The Kingsway Shopping Centre is an under-cover shopping centre in Newport city centre, Wales. The northern pedestrian entrance is on John Frost Square adjoining the Friars Walk shopping and leisure complex. The east pedestrian entrance is off Commercial Street. The west pedestrian entrance is on Emlyn Street. The centre is a short walk from the high street shops of Commercial Street and High Street. Newport railway station is also a short walk away.

The Kingsway car park on Emlyn Street has over 1000 spaces and the adjacent Friars Walk car park holds 350 cars, both accessed from the A4042 Kingsway.

Kingsway Centre includes a range of high street chain and indenendent privately owned shops. It is adjoining Newport Museum, Art Gallery and Central Library and it is close to Newport bus station. Kingsway Centre underwent a refurbishment and extension during 2007 and 2008.

**ENTRIES SHOWN**
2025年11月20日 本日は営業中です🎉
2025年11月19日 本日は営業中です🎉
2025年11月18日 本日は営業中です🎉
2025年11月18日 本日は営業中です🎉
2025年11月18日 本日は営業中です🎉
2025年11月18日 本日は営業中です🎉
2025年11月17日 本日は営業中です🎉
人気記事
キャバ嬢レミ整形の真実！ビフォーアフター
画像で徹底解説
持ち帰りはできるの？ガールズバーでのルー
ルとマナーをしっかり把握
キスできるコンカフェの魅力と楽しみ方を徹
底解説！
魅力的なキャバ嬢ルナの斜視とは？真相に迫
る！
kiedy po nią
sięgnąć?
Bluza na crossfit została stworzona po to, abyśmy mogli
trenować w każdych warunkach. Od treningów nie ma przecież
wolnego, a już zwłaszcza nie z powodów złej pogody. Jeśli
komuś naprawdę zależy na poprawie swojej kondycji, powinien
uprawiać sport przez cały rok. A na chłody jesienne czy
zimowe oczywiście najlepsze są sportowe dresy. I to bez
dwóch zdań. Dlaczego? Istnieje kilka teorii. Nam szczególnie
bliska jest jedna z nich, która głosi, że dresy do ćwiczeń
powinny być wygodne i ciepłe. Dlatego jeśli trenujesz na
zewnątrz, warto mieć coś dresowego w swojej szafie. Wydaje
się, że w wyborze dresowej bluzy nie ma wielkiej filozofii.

---

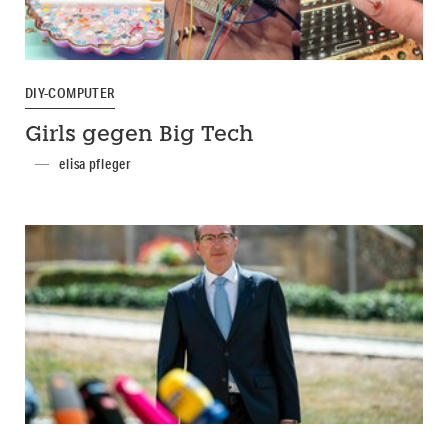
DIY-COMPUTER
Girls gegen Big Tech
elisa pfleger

**REQUIRED ACTIONS**
(1) According to the passage on the Kingsway Shopping Centre, how many cars does the Friars Walk car park hold?
(2) Rewrite the lines of the records as a numbered list, starting with the line containing "DIY-COMPUTER" and going on through the line containing "elisa pfleger".

**SOLUTIONS FOR EACH TASK**
(1) 350 cars

(2)
1. DIY-COMPUTER
2. Girls gegen Big Tech
3. elisa pfleger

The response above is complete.